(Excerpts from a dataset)
------

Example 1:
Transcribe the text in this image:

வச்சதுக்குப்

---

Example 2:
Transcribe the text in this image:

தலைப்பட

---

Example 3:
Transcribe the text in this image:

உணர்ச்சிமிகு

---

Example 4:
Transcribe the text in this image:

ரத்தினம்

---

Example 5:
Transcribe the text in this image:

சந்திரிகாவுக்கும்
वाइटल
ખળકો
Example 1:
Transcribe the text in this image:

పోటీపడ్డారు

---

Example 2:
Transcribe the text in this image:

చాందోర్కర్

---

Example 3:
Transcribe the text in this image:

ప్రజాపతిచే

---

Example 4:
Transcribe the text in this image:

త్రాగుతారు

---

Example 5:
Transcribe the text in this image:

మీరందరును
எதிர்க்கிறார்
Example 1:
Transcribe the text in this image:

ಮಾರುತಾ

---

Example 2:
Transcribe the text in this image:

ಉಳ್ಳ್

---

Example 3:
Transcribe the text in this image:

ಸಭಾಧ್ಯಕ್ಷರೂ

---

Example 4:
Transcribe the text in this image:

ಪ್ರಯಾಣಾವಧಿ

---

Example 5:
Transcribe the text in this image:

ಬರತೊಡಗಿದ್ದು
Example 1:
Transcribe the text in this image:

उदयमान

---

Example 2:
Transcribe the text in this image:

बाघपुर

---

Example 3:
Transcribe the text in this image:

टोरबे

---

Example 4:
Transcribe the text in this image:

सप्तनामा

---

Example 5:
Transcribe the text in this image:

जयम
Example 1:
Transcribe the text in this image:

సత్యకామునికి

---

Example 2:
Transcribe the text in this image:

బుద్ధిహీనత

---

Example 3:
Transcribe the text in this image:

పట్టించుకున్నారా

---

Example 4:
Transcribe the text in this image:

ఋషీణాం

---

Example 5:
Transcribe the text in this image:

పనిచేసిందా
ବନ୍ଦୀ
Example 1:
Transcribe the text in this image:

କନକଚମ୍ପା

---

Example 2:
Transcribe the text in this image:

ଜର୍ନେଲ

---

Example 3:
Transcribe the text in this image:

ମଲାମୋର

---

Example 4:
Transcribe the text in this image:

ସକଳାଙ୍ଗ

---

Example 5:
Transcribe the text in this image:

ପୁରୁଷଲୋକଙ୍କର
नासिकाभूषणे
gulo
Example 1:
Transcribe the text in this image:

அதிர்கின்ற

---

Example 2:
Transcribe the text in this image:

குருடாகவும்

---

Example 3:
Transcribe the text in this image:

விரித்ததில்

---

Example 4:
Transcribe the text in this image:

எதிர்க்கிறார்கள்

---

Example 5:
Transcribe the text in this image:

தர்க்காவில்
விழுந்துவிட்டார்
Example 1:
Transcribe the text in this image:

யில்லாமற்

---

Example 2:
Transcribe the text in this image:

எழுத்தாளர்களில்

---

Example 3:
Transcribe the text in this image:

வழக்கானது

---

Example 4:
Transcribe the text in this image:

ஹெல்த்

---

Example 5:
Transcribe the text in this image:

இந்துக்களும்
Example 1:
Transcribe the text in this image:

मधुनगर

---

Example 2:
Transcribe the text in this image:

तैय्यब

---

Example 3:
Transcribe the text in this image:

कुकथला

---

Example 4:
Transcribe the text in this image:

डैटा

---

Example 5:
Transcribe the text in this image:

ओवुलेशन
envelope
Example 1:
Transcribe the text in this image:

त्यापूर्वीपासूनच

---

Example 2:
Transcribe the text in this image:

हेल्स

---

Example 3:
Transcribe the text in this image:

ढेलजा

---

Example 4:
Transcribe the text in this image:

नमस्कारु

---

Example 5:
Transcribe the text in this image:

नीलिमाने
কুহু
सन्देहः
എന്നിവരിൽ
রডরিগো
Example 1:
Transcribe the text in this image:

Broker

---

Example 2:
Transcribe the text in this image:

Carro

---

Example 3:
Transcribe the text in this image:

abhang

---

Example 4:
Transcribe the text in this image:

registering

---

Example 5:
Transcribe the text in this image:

------

ACTIVITY
When you output the entries, keep every line exactly as it appears above.

ANSWER FOR THIS EXERCISE
Example 1:
Transcribe the text in this image:

வச்சதுக்குப்

---

Example 2:
Transcribe the text in this image:

தலைப்பட

---

Example 3:
Transcribe the text in this image:

உணர்ச்சிமிகு

---

Example 4:
Transcribe the text in this image:

ரத்தினம்

---

Example 5:
Transcribe the text in this image:

சந்திரிகாவுக்கும்
वाइटल
ખળકો
Example 1:
Transcribe the text in this image:

పోటీపడ్డారు

---

Example 2:
Transcribe the text in this image:

చాందోర్కర్

---

Example 3:
Transcribe the text in this image:

ప్రజాపతిచే

---

Example 4:
Transcribe the text in this image:

త్రాగుతారు

---

Example 5:
Transcribe the text in this image:

మీరందరును
எதிர்க்கிறார்
Example 1:
Transcribe the text in this image:

ಮಾರುತಾ

---

Example 2:
Transcribe the text in this image:

ಉಳ್ಳ್

---

Example 3:
Transcribe the text in this image:

ಸಭಾಧ್ಯಕ್ಷರೂ

---

Example 4:
Transcribe the text in this image:

ಪ್ರಯಾಣಾವಧಿ

---

Example 5:
Transcribe the text in this image:

ಬರತೊಡಗಿದ್ದು
Example 1:
Transcribe the text in this image:

उदयमान

---

Example 2:
Transcribe the text in this image:

बाघपुर

---

Example 3:
Transcribe the text in this image:

टोरबे

---

Example 4:
Transcribe the text in this image:

सप्तनामा

---

Example 5:
Transcribe the text in this image:

जयम
Example 1:
Transcribe the text in this image:

సత్యకామునికి

---

Example 2:
Transcribe the text in this image:

బుద్ధిహీనత

---

Example 3:
Transcribe the text in this image:

పట్టించుకున్నారా

---

Example 4:
Transcribe the text in this image:

ఋషీణాం

---

Example 5:
Transcribe the text in this image:

పనిచేసిందా
ବନ୍ଦୀ
Example 1:
Transcribe the text in this image:

କନକଚମ୍ପା

---

Example 2:
Transcribe the text in this image:

ଜର୍ନେଲ

---

Example 3:
Transcribe the text in this image:

ମଲାମୋର

---

Example 4:
Transcribe the text in this image:

ସକଳାଙ୍ଗ

---

Example 5:
Transcribe the text in this image:

ପୁରୁଷଲୋକଙ୍କର
नासिकाभूषणे
gulo
Example 1:
Transcribe the text in this image:

அதிர்கின்ற

---

Example 2:
Transcribe the text in this image:

குருடாகவும்

---

Example 3:
Transcribe the text in this image:

விரித்ததில்

---

Example 4:
Transcribe the text in this image:

எதிர்க்கிறார்கள்

---

Example 5:
Transcribe the text in this image:

தர்க்காவில்
விழுந்துவிட்டார்
Example 1:
Transcribe the text in this image:

யில்லாமற்

---

Example 2:
Transcribe the text in this image:

எழுத்தாளர்களில்

---

Example 3:
Transcribe the text in this image:

வழக்கானது

---

Example 4:
Transcribe the text in this image:

ஹெல்த்

---

Example 5:
Transcribe the text in this image:

இந்துக்களும்
Example 1:
Transcribe the text in this image:

मधुनगर

---

Example 2:
Transcribe the text in this image:

तैय्यब

---

Example 3:
Transcribe the text in this image:

कुकथला

---

Example 4:
Transcribe the text in this image:

डैटा

---

Example 5:
Transcribe the text in this image:

ओवुलेशन
envelope
Example 1:
Transcribe the text in this image:

त्यापूर्वीपासूनच

---

Example 2:
Transcribe the text in this image:

हेल्स

---

Example 3:
Transcribe the text in this image:

ढेलजा

---

Example 4:
Transcribe the text in this image:

नमस्कारु

---

Example 5:
Transcribe the text in this image:

नीलिमाने
কুহু
सन्देहः
എന്നിവരിൽ
রডরিগো
Example 1:
Transcribe the text in this image:

Broker

---

Example 2:
Transcribe the text in this image:

Carro

---

Example 3:
Transcribe the text in this image:

abhang

---

Example 4:
Transcribe the text in this image:

registering

---

Example 5:
Transcribe the text in this image:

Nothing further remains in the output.